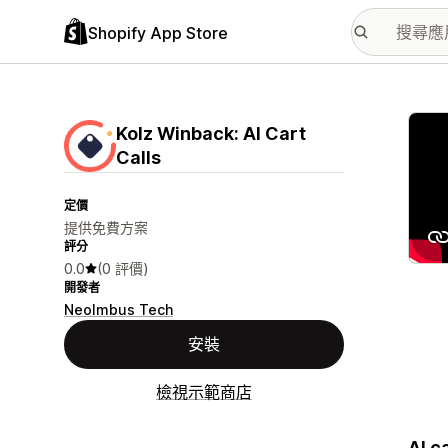
Shopify App Store
主要
Kolz Winback: AI Cart
Calls
定價
提供免費方案
評分
0.0
(0 評價)
開發者
NeoImbus Tech
安裝
檢視示範商店
AI c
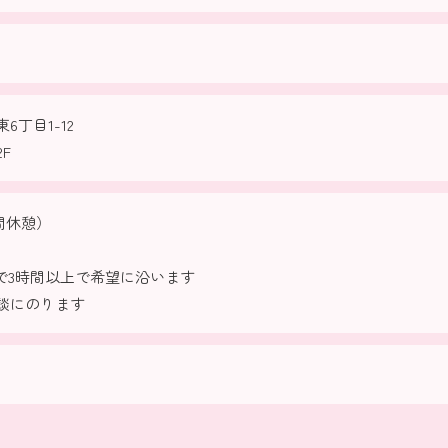
6丁目1-12
F
1時間休憩）
0の間で3時間以上で希望に沿います
談にのります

:::

• **Instructions to follow**: Everything in the records except the pictures is to be repeated exactly.

• **Your response**:
Shopify App Store
主要
Kolz Winback: AI Cart
Calls
定價
提供免費方案
評分
0.0
(0 評價)
開發者
NeoImbus Tech
安裝
檢視示範商店
AI c
6丁目1-12
F
1時間休憩）
0の間で3時間以上で希望に沿います
談にのります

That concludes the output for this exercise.